The value we place on goods and services changes with the context of our situation. When things are desperate, our company faces bankruptcy; we may be willing to pay any price to secure a solution that will see us out of trouble (particularly if we, as an individual, have a lot to lose if the business goes under). Funnily enough, these sorts of situations lead to rapid, efficient sales exchanges, and money is rarely a deciding factor.
However, if you take the same solution to a business doing well, under no threat, the same people may make a very different decision. The sales process may be lengthy, the price may be a central issue, and there will likely be much back and forward and some considerable pain on the road to the sale (if a deal happens at all).

Think of it like a glass of water, when we're comfortable, and at home, it could be worth nothing to us, turn on the tap, and we have an unlimited supply. However, change our situation, put us in the middle of a desert, with no shade, for several days, and the same glass of water may be perceived as invaluable – situation determines a lot about value in this sort of context.

Talking Value.

So, before we start to talk about value, consider the following points;

We need to build trust to put us in a situation where we can ask questions that reveal the personal stake the prospect has in the potential solution. We should aim to discover what does it mean to them, their job, their aspirations if they choose to adopt your resolution?

We need to ask additional questions to establish how the prospect feels about the current situation (without your solution) and the future you are offering them, what compelling emotional reason is driving their investment?

We need to ask questions to understand their current situation. It could be that today, our solution offers no value, and as a result, we should disqualify the prospect quickly to avoid investing too much time in a deal that will go to the no-decision graveyard.

However, as circumstances change roughly every 90 days for modern organisations, a "no" today does not mean its "no" forever. We should maintain contact with the right potential customers, as we may be able to help soon.

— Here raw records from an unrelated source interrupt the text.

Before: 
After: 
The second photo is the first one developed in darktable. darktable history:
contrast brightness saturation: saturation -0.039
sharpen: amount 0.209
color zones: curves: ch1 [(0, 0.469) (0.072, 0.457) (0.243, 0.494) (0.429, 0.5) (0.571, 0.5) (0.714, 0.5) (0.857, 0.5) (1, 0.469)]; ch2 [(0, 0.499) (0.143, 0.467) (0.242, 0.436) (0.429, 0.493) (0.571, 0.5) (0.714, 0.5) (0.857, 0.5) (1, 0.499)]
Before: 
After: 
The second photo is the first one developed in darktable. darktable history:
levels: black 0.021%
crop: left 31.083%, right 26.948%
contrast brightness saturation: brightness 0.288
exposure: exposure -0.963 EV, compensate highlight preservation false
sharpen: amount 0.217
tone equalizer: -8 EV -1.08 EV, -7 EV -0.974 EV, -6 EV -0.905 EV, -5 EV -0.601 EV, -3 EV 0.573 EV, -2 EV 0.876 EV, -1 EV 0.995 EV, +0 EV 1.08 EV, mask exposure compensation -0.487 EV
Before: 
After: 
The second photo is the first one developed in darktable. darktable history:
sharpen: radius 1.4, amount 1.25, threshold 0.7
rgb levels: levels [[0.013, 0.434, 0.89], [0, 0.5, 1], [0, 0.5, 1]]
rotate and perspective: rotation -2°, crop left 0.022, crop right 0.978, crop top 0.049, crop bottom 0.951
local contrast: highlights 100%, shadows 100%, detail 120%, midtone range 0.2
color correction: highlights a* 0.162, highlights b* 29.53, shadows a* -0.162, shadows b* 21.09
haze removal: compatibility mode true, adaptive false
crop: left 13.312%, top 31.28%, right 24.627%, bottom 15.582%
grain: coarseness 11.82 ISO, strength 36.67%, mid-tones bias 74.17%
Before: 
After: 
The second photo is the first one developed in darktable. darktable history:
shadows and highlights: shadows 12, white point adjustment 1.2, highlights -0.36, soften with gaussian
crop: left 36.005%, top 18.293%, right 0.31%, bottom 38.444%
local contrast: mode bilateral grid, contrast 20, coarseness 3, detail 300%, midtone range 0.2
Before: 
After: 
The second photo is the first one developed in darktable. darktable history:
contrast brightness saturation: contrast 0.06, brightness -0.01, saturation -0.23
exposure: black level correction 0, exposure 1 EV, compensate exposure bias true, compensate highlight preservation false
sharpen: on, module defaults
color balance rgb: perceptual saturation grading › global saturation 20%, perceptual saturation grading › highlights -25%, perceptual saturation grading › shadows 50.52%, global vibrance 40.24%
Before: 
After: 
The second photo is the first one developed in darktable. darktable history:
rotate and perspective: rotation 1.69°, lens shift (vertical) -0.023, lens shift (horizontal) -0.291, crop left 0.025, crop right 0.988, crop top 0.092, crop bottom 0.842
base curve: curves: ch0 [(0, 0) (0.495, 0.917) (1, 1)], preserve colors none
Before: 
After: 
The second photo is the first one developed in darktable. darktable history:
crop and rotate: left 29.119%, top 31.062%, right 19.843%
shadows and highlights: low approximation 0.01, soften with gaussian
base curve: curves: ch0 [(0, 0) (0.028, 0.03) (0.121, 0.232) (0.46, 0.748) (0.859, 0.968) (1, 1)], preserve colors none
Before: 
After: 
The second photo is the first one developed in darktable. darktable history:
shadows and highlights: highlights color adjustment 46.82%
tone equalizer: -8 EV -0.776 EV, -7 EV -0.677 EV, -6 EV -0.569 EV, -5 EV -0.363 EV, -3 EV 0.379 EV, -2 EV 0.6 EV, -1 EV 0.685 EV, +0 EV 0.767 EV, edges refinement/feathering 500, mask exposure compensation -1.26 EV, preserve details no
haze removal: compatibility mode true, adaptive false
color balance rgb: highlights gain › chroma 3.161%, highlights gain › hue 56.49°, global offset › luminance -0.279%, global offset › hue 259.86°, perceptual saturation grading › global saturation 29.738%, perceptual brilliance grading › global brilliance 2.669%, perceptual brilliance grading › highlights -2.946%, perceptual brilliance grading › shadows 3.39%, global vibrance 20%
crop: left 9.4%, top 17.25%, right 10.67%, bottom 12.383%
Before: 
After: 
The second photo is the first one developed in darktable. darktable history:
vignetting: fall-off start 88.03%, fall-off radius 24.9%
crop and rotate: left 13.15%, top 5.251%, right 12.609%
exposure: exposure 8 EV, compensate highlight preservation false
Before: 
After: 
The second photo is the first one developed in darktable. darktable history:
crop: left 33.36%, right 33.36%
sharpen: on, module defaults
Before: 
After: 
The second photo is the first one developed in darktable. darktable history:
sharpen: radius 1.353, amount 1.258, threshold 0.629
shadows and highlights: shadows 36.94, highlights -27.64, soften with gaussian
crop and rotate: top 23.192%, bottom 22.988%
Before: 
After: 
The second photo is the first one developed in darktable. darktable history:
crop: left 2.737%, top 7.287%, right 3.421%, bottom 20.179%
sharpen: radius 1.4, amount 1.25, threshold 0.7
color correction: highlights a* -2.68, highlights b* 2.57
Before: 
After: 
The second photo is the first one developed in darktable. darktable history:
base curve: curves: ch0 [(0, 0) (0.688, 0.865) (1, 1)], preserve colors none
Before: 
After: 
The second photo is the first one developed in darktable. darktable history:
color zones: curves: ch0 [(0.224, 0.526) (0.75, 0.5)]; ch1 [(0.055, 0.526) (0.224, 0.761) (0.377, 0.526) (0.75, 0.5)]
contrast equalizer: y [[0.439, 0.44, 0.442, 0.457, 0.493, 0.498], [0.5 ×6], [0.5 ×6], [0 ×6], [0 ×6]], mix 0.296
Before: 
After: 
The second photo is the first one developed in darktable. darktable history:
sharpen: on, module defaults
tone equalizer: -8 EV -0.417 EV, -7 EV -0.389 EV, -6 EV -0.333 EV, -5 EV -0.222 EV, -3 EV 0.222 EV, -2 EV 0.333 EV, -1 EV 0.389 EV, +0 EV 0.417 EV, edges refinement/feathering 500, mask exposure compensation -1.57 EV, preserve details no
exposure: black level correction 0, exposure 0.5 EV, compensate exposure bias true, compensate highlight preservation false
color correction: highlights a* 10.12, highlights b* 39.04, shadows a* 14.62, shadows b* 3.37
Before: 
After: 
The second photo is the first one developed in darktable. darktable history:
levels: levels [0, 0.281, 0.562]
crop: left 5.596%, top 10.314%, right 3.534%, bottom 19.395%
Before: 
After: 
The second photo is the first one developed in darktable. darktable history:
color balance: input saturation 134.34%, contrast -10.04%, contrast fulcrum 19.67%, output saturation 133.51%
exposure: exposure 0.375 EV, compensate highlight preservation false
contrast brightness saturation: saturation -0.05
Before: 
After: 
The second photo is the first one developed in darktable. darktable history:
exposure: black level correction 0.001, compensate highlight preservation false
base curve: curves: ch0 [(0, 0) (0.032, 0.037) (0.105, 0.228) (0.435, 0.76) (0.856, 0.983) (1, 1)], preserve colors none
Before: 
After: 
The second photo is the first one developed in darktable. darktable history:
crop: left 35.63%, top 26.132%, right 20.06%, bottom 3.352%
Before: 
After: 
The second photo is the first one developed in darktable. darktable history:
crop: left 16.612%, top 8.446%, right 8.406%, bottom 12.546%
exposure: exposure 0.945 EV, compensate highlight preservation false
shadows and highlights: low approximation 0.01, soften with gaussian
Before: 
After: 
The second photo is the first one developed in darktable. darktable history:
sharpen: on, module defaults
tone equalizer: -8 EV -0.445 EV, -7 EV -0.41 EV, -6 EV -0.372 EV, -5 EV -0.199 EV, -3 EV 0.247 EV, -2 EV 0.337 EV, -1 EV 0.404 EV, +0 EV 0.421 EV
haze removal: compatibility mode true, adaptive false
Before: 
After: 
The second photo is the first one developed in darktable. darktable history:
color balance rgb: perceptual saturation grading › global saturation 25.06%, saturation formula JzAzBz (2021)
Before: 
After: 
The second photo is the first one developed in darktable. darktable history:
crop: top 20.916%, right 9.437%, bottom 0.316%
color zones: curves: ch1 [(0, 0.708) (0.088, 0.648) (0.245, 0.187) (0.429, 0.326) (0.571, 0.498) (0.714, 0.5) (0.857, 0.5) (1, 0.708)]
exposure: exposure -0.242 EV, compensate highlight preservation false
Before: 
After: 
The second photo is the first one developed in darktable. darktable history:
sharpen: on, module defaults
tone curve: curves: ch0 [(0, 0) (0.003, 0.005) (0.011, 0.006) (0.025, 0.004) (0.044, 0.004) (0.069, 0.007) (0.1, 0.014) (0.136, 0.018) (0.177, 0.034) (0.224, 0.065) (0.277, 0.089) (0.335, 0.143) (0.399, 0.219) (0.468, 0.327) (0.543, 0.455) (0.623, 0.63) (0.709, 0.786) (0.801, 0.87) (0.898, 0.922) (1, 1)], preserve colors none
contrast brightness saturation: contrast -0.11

Value is a critical dimension in selling situations. Still, as sales professionals, we need to avoid the traps of mind reading and making assumptions about what drives investments at the individual level.
Focussing on the prospect, their needs, their motivations and their situation will more clearly define what value means in their context. Understanding personal motivations will help keep our efforts to "deliver value" from becoming assumptions that may close as many doors as they open.